The Professor merely stared at him for a minute. “How long have you been remembering the wolf’s actions?”
“And what about last night?”
“Of course I remember last night. You woke me up in the middle – ” Oz stopped and stared at him. “You woke me up in the middle of the night.”
Neither of them said anything. Kitty walked through the door into the office and stopped. “Sorry Professor. I didn’t know you were busy.”
“It’s quite all right, Kitty.”
Oz took that opportunity to dart out of the office. Thankfully, no one was around as he headed for his room. He closed the door behind him and looked at the bed that had gone untouched for the past three nights.

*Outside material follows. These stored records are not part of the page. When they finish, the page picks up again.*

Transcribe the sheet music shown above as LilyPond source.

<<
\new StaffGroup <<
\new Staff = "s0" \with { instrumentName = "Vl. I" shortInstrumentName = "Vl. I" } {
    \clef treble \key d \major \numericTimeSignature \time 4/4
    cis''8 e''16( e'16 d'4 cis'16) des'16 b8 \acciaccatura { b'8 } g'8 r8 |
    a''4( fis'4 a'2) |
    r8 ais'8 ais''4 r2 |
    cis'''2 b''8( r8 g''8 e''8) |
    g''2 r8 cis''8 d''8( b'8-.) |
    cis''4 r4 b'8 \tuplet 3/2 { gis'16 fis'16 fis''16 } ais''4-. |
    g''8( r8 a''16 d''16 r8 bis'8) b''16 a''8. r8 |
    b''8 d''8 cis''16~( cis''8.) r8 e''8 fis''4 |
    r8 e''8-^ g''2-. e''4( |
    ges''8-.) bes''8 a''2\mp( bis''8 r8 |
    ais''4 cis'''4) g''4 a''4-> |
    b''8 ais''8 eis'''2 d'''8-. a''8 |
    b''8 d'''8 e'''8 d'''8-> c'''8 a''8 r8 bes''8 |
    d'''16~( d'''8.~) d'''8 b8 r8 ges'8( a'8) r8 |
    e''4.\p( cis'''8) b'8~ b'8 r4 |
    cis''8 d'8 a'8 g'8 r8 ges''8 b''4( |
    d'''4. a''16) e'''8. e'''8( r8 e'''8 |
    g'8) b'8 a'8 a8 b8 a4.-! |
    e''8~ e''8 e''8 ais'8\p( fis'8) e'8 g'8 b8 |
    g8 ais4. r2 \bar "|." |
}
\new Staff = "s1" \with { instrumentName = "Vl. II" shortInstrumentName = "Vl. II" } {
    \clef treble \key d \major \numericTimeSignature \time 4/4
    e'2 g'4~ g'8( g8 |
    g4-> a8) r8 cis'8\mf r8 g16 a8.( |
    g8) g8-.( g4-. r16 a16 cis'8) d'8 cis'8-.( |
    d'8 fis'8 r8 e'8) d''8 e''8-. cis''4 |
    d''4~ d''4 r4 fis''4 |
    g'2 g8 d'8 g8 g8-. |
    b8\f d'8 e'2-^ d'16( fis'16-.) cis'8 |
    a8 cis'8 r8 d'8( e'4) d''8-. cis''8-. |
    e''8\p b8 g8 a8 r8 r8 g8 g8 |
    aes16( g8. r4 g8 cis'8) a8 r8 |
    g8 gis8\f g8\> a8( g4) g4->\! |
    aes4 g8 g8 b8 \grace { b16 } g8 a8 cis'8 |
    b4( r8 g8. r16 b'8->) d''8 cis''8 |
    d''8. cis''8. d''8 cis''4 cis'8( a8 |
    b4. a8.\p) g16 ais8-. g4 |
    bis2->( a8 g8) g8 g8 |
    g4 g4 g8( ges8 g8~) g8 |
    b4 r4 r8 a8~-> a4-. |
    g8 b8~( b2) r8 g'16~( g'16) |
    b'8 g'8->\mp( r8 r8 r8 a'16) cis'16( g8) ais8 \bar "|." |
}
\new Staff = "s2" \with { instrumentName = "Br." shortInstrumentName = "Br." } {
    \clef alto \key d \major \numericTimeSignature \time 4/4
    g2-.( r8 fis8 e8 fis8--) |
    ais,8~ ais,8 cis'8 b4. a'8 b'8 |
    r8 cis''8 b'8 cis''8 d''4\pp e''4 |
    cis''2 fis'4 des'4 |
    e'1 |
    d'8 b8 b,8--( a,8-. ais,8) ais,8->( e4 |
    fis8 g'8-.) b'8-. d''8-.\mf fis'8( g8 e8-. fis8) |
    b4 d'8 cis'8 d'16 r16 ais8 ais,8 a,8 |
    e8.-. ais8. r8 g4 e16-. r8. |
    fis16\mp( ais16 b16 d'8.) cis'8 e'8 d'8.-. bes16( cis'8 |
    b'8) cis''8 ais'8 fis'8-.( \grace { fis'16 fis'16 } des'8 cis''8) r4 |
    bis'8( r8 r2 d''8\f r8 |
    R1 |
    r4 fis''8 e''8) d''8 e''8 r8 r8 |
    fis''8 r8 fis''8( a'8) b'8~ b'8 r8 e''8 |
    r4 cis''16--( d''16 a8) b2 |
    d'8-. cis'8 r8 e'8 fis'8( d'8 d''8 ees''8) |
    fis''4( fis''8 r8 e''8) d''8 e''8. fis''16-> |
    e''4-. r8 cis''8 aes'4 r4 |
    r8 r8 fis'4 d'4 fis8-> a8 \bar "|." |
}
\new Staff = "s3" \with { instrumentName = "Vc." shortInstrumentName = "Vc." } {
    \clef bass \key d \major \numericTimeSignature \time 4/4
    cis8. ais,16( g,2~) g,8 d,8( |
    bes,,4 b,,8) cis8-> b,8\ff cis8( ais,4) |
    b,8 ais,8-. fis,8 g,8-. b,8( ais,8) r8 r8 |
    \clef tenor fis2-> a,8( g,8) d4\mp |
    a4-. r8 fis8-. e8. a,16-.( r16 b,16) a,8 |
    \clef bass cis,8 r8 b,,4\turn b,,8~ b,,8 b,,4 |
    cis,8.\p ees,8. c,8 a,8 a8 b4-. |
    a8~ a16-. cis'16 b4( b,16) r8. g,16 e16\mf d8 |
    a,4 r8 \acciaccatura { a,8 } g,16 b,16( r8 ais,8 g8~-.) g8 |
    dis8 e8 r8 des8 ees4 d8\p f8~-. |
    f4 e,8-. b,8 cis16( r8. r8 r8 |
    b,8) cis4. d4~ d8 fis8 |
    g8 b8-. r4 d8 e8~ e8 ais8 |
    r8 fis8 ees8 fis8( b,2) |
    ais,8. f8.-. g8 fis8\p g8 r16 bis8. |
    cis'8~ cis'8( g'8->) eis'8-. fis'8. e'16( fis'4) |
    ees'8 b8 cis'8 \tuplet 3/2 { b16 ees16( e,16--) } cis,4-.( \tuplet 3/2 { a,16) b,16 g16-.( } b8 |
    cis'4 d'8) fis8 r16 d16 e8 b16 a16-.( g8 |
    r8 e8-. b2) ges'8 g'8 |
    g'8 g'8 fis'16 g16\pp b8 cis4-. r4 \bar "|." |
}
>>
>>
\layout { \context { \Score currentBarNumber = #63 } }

He leaned his head against the doorframe and groaned. What was he doing here? These people couldn’t help him. “So what, this was payback? I had this coming?”

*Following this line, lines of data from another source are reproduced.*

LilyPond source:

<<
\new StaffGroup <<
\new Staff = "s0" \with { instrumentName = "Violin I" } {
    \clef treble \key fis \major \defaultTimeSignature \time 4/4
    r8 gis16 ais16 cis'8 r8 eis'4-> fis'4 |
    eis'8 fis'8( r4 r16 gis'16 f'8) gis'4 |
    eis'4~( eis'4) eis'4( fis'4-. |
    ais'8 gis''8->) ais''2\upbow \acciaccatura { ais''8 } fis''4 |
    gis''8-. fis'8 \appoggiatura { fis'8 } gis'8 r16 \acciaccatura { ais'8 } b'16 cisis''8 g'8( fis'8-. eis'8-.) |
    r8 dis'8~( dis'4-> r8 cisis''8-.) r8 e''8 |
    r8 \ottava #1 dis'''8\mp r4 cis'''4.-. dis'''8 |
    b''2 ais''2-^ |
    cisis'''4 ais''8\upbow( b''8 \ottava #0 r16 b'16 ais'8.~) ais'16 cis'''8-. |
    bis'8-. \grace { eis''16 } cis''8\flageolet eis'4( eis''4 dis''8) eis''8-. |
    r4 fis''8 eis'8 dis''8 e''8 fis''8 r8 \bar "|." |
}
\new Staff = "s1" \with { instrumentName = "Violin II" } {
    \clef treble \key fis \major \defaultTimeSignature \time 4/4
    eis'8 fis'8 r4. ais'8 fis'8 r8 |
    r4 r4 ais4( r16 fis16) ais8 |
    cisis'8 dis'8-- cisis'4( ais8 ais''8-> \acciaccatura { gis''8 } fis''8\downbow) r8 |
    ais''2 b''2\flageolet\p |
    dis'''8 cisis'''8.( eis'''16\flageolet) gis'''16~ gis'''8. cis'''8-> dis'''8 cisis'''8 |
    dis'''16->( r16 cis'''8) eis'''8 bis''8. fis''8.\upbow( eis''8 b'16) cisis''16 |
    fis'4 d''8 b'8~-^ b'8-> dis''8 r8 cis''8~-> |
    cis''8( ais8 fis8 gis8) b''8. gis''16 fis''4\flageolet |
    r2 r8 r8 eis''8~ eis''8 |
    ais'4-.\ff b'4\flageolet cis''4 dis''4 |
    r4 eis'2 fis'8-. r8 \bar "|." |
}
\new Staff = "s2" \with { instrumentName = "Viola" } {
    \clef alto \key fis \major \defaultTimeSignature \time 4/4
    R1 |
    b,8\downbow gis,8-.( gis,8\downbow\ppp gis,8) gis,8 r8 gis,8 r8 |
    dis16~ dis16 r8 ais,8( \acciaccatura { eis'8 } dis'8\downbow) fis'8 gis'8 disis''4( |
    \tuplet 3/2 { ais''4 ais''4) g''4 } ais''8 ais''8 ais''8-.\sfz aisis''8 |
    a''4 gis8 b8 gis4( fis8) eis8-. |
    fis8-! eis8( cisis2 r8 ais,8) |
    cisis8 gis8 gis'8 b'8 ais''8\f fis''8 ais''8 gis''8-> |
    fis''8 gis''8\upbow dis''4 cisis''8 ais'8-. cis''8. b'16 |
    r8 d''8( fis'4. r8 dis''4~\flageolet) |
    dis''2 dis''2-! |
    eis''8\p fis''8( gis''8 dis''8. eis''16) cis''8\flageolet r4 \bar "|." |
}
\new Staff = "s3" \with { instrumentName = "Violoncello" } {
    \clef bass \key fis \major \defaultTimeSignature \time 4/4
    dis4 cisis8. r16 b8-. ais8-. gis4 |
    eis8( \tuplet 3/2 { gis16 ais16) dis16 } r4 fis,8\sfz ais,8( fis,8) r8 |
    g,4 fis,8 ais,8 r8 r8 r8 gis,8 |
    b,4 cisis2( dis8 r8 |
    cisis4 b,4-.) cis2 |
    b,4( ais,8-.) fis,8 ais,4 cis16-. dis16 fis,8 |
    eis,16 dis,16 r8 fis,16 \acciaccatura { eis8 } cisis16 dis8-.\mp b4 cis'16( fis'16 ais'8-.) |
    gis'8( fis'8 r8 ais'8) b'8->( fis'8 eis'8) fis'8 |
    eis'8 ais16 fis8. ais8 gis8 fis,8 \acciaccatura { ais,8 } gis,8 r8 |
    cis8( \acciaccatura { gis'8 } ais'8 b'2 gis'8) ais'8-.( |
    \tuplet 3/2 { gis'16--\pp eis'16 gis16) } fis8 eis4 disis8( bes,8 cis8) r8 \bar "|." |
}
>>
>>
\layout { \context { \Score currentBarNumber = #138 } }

For the first time since the week he had arrived, he heard Willow’s voice again. But she had been wrong. It was not her who had the punishment coming. It was him. He was being punished for all of the people he had hurt by being infected by the wolf.
His duffel bag was on the floor by the foot of the bed. In the back of his van were all of the boxes Devin had sent. They had arrived soon after Oz had called for them. He suspected that Devin had overnighted them to show his anger.
He smiled sadly. Devin had never been the brightest bulb in the box.
As scared and infuriated as he was by Professor Xavier’s actions, Oz understood what he was trying to do. That had been the first time that he was aware of actually being a werewolf. The mutant had psychically united Oz’s mind with that of the wolf.
He knew that he should be grateful for the breakthrough and he probably would be when the last of his anger faded away. As he sat on the edge of the bed and nudged the bag with his foot, he also knew that he would find nothing else here among Xavier’s mutants.
Never having been one for long goodbyes, he stuffed his belongings in his bag. With one last look, he left the room that they had so kindly lent him and headed for the mansion’s front door. The full moon behind him, he had four weeks to travel unhindered.
It should not have been a surprise that Xavier, Storm, Scott, Dr. Grey, and the girl Rogue were waiting for him in the foyer. Storm smiled gently. “Leaving without saying goodbye?”
He shrugged. “That kind of stuff, not really my style.”
Rogue ran to hug him, tightly but carefully. Then she smiled at him and disappeared into the living room.
Oz was able to keep the sentimentality to a minimum. He thanked the Professor, who smiled wisely and nodded. Scott shook his hand silently, clearly just glad that Oz was leaving.
At last, his found himself in front of Dr. Grey. As usual, she made him think of Willow and the familiar look of pain lit up her tired eyes. Finally he said, “You look like her.”
She smiled wanly. “I know. Get yourself back to her someday.”
He nodded. Dr. Grey handed him a slip of paper. “It’s the address of a geneticist in Mexico. He’s known for theorizing on mysticism and science. He may be able to help you.”
Storm handed him his bag and kissed his cheek. “Goodbye.”
With a final wave to the mutants that Xavier had called the “X-Men,” Oz opened the mansion’s door and climbed into his van. He turned the key, felt the engine shudder to life, and pulled out onto the forest road.
Step one on his road back to Sunnydale was done. In his pocket, he could feel the slip of paper that Dr. Grey had given him. Time for Step Two.